Diffusion-weighted imaging discriminates between cytotoxic and vasogenic edema in a patient with eclampsia

P W Schaefer, F S Buonanno, R G Gonzalez, L H Schwamm
Stroke; a Journal of Cerebral Circulation 1997, 28 (5): 1082-5

BACKGROUND: The pathophysiology of eclampsia remains unclear. While the majority of patients develop reversible T2 hyperintense signal abnormalities on MR scans and reversible neurological deficits, some patients do develop infarctions (permanent T2 hyperintense abnormalities) and permanent neurological impairment. Routine MRI cannot prospectively differentiate between these two patient groups. Echo-planar diffusion-weighted imaging, however, is a new technique that clearly differentiates between cytotoxic and vasogenic edema.

CASE DESCRIPTION: A 30-year-old woman developed symptoms consistent with eclampsia 24 hours after delivering premature twins. An MRI demonstrated extensive, diffuse T2 hyperintense signal abnormalities involving subcortical white matter and adjacent gray matter with a posterior predominance, consistent with either infarction or hypertensive ischemic encephalopathy. Diffusion-weighted images demonstrated increased diffusion, consistent with vasogenic edema and hypertensive ischemic encephalopathy.
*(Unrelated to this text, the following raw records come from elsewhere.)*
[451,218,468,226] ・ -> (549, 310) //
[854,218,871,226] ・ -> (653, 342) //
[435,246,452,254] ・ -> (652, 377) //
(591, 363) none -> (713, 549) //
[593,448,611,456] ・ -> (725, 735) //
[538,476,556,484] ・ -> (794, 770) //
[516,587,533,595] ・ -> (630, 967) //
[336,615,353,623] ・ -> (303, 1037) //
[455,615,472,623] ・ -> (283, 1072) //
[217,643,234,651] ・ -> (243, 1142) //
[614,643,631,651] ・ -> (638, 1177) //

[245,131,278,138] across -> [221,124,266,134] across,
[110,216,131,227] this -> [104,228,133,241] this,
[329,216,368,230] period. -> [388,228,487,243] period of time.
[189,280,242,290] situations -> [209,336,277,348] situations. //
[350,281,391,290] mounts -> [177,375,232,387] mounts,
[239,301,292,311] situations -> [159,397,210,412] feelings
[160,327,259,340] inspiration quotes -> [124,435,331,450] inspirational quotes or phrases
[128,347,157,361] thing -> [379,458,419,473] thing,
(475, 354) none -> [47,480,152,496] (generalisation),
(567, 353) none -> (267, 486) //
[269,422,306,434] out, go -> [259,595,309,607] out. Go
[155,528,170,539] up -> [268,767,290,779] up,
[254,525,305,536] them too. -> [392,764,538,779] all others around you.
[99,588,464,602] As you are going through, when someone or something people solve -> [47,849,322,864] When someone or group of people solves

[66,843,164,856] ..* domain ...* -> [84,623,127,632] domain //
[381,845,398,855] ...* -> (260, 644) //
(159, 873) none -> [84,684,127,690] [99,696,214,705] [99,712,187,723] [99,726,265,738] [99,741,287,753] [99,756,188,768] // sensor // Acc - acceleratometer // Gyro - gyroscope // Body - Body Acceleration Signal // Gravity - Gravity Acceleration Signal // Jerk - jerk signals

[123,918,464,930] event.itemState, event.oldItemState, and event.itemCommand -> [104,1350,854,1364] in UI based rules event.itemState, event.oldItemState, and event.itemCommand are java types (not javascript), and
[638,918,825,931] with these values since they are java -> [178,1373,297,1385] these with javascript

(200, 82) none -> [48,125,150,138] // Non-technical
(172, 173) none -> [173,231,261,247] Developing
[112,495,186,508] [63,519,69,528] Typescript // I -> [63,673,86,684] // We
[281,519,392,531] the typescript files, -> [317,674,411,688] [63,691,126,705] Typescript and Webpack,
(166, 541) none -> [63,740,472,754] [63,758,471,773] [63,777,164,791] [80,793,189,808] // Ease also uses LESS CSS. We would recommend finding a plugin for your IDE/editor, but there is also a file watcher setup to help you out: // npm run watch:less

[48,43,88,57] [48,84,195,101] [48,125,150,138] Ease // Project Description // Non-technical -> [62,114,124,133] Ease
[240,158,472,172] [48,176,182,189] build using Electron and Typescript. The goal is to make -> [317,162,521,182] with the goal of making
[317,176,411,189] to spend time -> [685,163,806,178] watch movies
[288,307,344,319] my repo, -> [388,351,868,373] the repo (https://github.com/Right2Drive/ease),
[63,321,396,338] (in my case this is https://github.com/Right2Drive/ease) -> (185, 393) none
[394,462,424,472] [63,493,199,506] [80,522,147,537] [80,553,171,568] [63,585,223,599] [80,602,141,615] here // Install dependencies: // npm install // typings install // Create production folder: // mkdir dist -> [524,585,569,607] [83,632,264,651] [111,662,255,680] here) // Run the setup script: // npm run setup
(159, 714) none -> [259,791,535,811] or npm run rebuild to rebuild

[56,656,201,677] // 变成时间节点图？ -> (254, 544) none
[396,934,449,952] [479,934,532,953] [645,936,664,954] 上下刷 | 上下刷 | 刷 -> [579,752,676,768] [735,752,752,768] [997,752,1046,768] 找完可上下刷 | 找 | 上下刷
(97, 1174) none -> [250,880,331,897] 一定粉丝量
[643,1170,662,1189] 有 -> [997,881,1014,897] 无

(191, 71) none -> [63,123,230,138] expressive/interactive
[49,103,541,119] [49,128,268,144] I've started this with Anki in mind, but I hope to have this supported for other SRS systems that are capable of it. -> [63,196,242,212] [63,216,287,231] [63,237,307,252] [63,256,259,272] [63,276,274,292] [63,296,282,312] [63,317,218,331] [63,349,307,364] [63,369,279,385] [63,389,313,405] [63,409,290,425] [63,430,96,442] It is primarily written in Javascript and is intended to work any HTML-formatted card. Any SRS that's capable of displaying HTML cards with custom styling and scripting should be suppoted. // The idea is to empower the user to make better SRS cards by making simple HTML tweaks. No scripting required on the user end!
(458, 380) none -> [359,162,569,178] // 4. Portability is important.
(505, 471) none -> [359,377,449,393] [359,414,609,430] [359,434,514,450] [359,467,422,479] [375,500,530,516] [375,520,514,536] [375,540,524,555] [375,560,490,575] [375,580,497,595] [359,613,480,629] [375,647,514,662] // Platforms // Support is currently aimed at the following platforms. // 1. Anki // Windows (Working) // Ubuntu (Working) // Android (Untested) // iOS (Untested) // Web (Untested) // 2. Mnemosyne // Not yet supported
CONCLUSIONS: Unlike routine MRI, diffusion-weighted imaging reliably differentiates between vasogenic edema and cytotoxic edema. Consequently, in eclamptic patients diffusion-weighted imaging can afford clear differentiation between hypertensive ischemic encephalopathy and infarction, two very different entities with very different treatment protocols. Diffusion-weighted imaging should be performed in all eclamptic patients and should greatly affect their management.